**The problem:** Please give back, word for word, only the lines starting at the one containing "CRWRI-UA.815.017: Introduction to" and ending at the one containing "Attendance and participation: 35%" within the material below.

**Available records:**
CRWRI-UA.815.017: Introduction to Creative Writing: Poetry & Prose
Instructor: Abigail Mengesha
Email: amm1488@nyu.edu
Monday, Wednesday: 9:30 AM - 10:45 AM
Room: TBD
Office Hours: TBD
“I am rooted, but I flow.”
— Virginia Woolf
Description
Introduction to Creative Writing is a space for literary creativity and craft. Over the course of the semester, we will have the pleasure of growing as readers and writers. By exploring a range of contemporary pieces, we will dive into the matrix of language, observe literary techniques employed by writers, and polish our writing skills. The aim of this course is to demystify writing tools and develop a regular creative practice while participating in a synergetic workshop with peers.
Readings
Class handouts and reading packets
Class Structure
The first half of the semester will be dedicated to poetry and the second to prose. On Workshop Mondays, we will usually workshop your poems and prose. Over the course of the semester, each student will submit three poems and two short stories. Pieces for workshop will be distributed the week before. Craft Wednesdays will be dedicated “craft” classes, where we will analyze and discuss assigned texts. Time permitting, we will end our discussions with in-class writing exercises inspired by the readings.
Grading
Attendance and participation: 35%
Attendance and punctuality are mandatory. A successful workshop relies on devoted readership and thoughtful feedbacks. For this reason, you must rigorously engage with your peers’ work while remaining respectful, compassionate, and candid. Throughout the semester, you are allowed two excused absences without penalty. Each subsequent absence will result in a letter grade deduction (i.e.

* * *

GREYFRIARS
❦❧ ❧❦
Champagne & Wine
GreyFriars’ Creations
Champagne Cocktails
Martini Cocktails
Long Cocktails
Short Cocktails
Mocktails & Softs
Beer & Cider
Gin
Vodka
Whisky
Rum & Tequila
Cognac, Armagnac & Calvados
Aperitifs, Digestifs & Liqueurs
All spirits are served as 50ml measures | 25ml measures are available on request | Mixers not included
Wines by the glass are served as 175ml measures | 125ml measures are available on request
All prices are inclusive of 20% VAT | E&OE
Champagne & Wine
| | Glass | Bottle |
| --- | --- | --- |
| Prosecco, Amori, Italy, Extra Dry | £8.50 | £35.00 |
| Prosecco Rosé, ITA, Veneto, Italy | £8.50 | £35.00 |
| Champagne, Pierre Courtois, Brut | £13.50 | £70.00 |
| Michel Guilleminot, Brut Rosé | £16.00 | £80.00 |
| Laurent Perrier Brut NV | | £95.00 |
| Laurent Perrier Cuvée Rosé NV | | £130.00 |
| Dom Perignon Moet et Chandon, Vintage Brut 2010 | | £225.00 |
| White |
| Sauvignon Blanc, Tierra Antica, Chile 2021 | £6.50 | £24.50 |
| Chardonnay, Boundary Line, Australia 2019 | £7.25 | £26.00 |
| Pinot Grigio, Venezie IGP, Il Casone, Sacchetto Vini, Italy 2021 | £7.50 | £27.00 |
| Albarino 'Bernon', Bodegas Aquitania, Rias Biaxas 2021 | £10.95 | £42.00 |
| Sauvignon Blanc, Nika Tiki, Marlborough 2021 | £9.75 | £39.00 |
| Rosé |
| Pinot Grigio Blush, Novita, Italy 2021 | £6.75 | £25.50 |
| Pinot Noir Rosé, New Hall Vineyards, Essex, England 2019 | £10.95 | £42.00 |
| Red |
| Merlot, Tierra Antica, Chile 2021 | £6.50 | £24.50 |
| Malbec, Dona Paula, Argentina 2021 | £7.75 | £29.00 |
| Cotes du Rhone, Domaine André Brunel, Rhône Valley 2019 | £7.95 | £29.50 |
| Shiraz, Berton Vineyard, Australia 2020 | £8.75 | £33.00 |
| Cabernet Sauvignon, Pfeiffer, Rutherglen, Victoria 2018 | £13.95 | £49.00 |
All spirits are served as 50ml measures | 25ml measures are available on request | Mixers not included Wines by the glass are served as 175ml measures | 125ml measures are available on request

**Task result:**
CRWRI-UA.815.017: Introduction to Creative Writing: Poetry & Prose
Instructor: Abigail Mengesha
Email: amm1488@nyu.edu
Monday, Wednesday: 9:30 AM - 10:45 AM
Room: TBD
Office Hours: TBD
“I am rooted, but I flow.”
— Virginia Woolf
Description
Introduction to Creative Writing is a space for literary creativity and craft. Over the course of the semester, we will have the pleasure of growing as readers and writers. By exploring a range of contemporary pieces, we will dive into the matrix of language, observe literary techniques employed by writers, and polish our writing skills. The aim of this course is to demystify writing tools and develop a regular creative practice while participating in a synergetic workshop with peers.
Readings
Class handouts and reading packets
Class Structure
The first half of the semester will be dedicated to poetry and the second to prose. On Workshop Mondays, we will usually workshop your poems and prose. Over the course of the semester, each student will submit three poems and two short stories. Pieces for workshop will be distributed the week before. Craft Wednesdays will be dedicated “craft” classes, where we will analyze and discuss assigned texts. Time permitting, we will end our discussions with in-class writing exercises inspired by the readings.
Grading
Attendance and participation: 35%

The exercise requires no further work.